Texte donné
______________________________

M. T. : Tu as évoqué le fait que le nom de Mireille circulait dans tes cours de cinéma. Dans l’entretien réalisé pour ce numéro avec les cinéastes Fanie Pelletier et Naomie Décarie-Daigneault, et plus largement lors de nos communications avec d’autres artistes, toutes ces cinéastes nous ont dit qu’elles n’avaient pas eu accès aux films de Mireille Dansereau, qu’ils ne leur avaient pas été transmis. Ce problème de transmission est aussi à l’origine du travail de ce numéro. Personnellement, je n’ai vu La vie rêvée (1972) qu’en 2023 et Rachel en 2022, et nous étions toutes les deux très étonnées de ne pas avoir vu ce film avant. Quel a été ton premier point de contact avec le cinéma de Mireille Dansereau ?
C.-A. C. : La vie rêvée, je ne l’ai vu que récemment aussi. Mireille Dansereau, c’est un nom qui m’était familier, comme je le mentionnais plus tôt, mais ce n’était pas une œuvre que je connaissais, comme je le disais plus tôt. J’avais donc travaillé un peu par hasard avec Mireille sur sa bande-annonce du film Vu pas vue (2019), et quand Vidéographe m’a écrit pour me demander de collaborer au montage de cette bande-annonce, je me rappelle juste du feeling : « pour Mireille Dansereau ? Comment ça ? ». Je n’avais pas nécessairement une œuvre en tête, mais c’était à mes yeux quelqu’un d’important pour le cinéma québécois. J’étais un peu surpris et je me suis retrouvé là, en me disant que, si je pouvais donner un coup de main, pourquoi pas. Mon premier contact, c’était donc par la bande-annonce de Vu pas vue où j’ai juste un peu aidé au montage. Après ça, les autres films (et je n’ai pas tout vu), je les ai vus durant la préparation pour OK LÀ !
Michaël et moi, on est toujours en train de brainstormer sans contraintes, à réfléchir sur des projets inusités que l’on pourrait présenter. Je pense qu’en musique, l’idée de live, de faire venir des artistes, des musiciens qui n’ont peut-être pas fait de performance depuis un moment pour faire un show est plus commune qu’en cinéma. L’idée de la redécouverte d’artistes m’y semble plus forte. Dans ces années-là, on avait assisté à plusieurs concerts avec cet esprit, notamment pendant le festival Guess Who? aux Pays-Bas, je pense à Pharoah Sanders, au show hommage à Alice Coltrane, ou encore à l’inoubliable spectacle d’Alanis Obomsawin. Je crois qu’on était animé par un désir similaire. On avait juste envie de faire des rencontres. C’est un peu naïf. Pour Mireille, on ne savait pas trop dans quoi on s’embarquait quand on lui a fait cette proposition, je me disais : « Je l’ai déjà rencontrée, ça a bien été. Pourquoi ne pas tenter quelque chose ? » Quand on travaillait sur la bande-annonce de Vu pas vue, elle m’avait beaucoup parlé de son tournage avec The Living Theatre (Forum, 1969). Ça m’était resté en tête. Au départ, quand je lui ai écrit, j’avais en tête de travailler avec ces images-là. Tout ça pour dire que l’œuvre de Mireille, je pense que je l’ai découverte sur le tard. Quand je l’ai contactée, c’était vraiment en mode : « on va découvrir ce qui va arriver et ça va être trippant ».

______________________________

Consigne 1
Recopie à l'identique les lignes des données, depuis celle qui contient « 9: 8:12 -> 1:12 » jusqu'à la fin des données. Laisse les images de côté.

Données fournies
______________________________

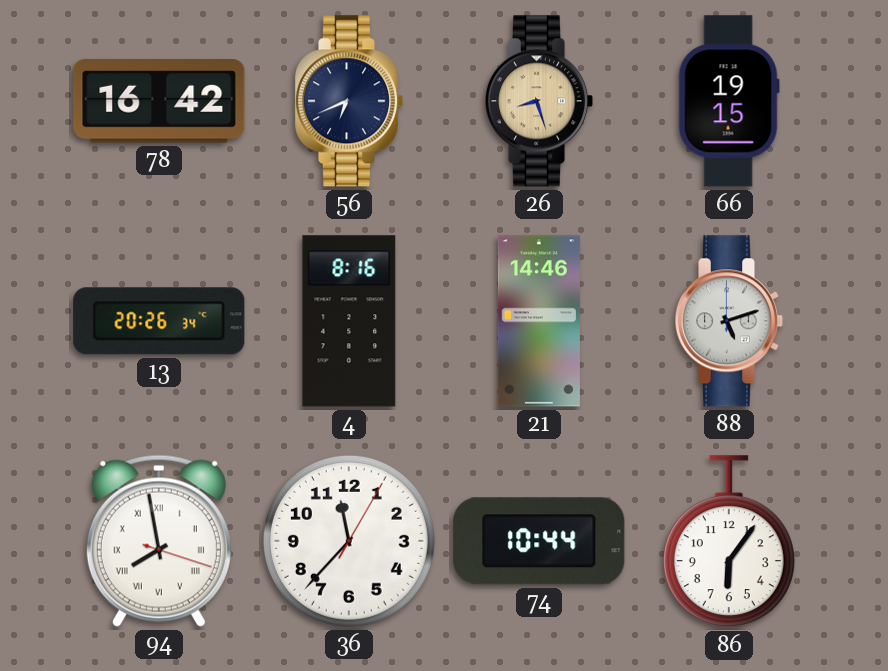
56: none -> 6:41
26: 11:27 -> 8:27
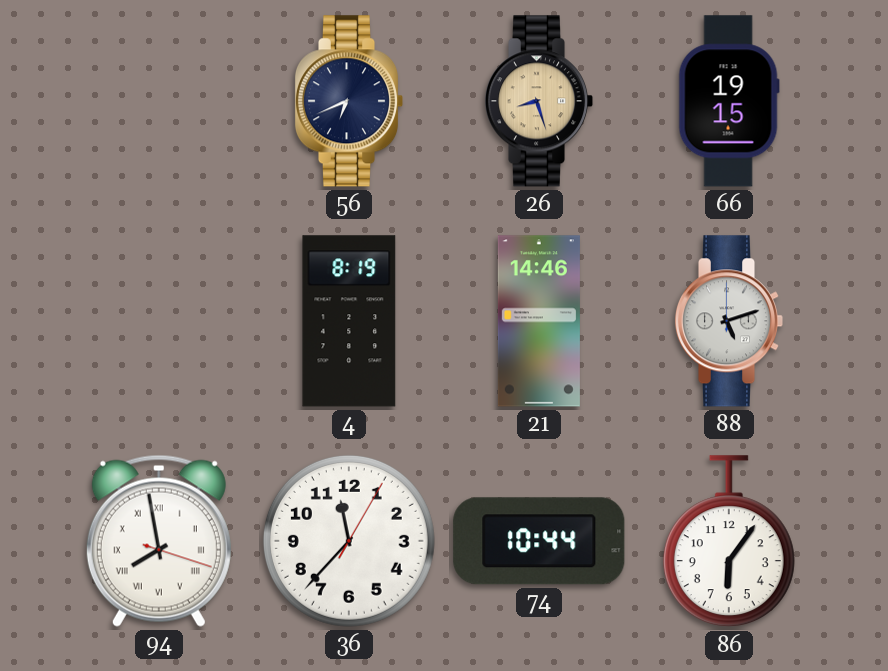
78: 16:42 -> none
13: 20:26 -> none
4: 8:16 -> 8:19
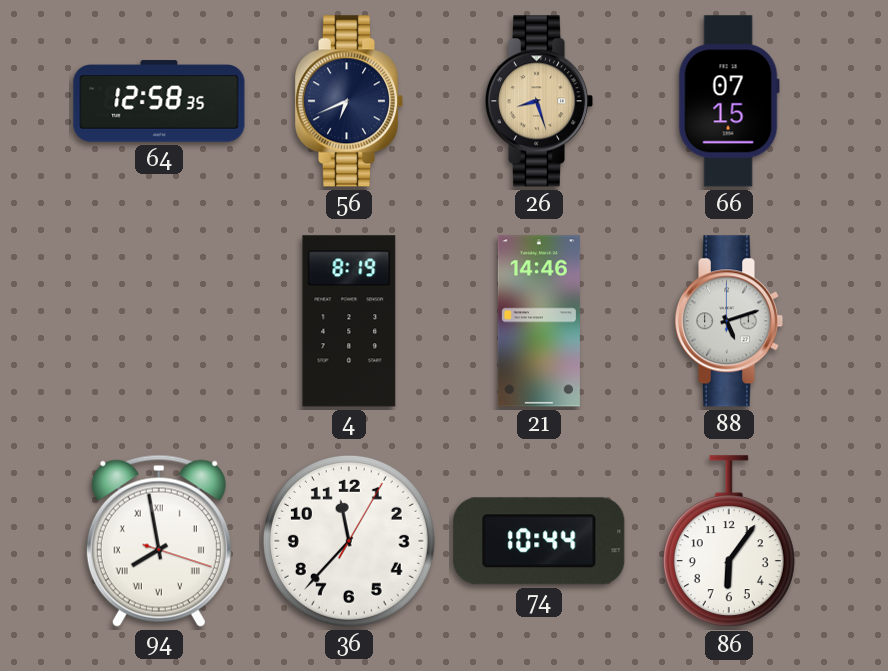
64: none -> 12:58
66: 19:15 -> 07:15
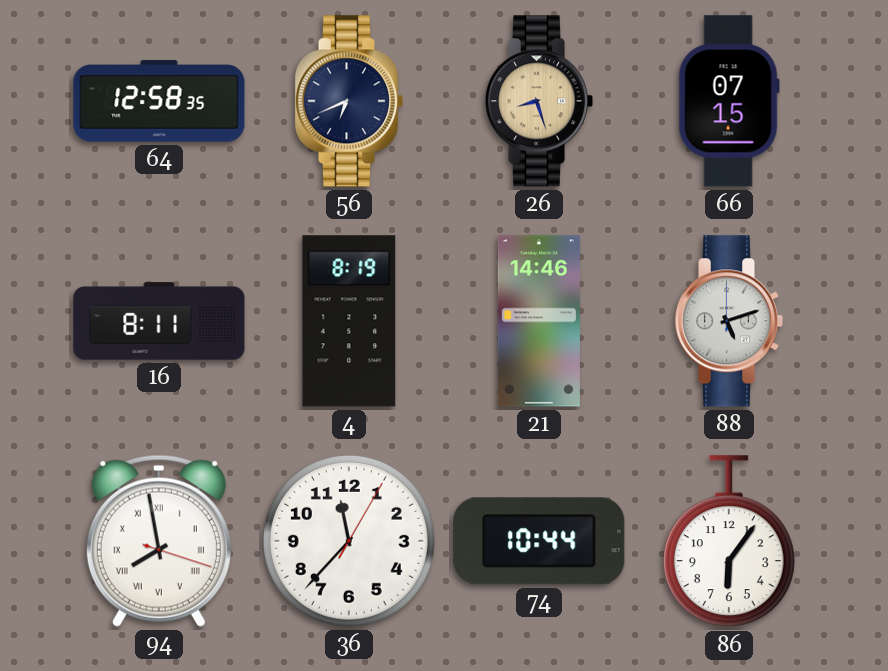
16: none -> 8:11
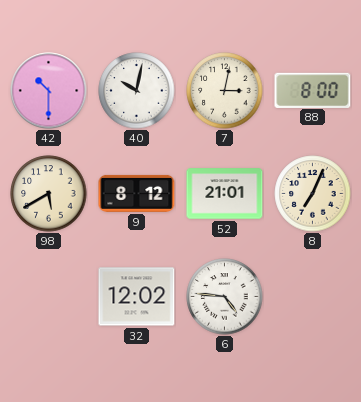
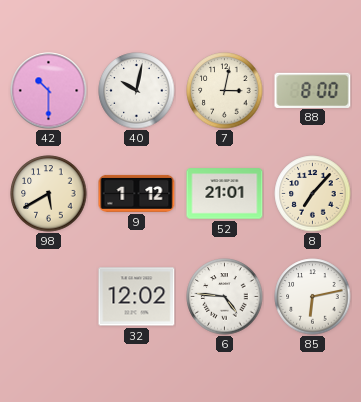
9: 8:12 -> 1:12
8: 7:04 -> 7:07
85: none -> 6:13
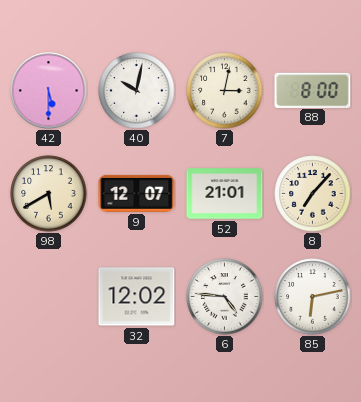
42: 10:30 -> 5:30
9: 1:12 -> 12:07
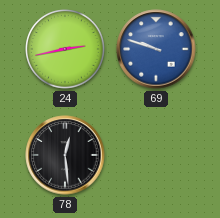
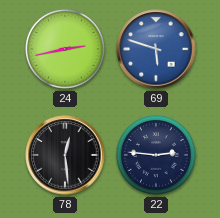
69: 9:48 -> 5:48
22: none -> 2:46
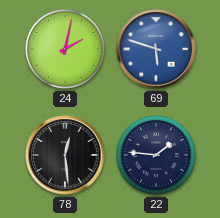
24: 2:43 -> 2:02
22: 2:46 -> 1:46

______________________________

Consigne 2
Reproduis mot pour mot le passage du texte qui va de « M. T. : Tu as » jusqu'à « de Mireille Dansereau ? ».

Réponse 1
9: 8:12 -> 1:12
8: 7:04 -> 7:07
85: none -> 6:13
42: 10:30 -> 5:30
9: 1:12 -> 12:07
69: 9:48 -> 5:48
22: none -> 2:46
24: 2:43 -> 2:02
22: 2:46 -> 1:46

Réponse 2
M. T. : Tu as évoqué le fait que le nom de Mireille circulait dans tes cours de cinéma. Dans l’entretien réalisé pour ce numéro avec les cinéastes Fanie Pelletier et Naomie Décarie-Daigneault, et plus largement lors de nos communications avec d’autres artistes, toutes ces cinéastes nous ont dit qu’elles n’avaient pas eu accès aux films de Mireille Dansereau, qu’ils ne leur avaient pas été transmis. Ce problème de transmission est aussi à l’origine du travail de ce numéro. Personnellement, je n’ai vu La vie rêvée (1972) qu’en 2023 et Rachel en 2022, et nous étions toutes les deux très étonnées de ne pas avoir vu ce film avant. Quel a été ton premier point de contact avec le cinéma de Mireille Dansereau ?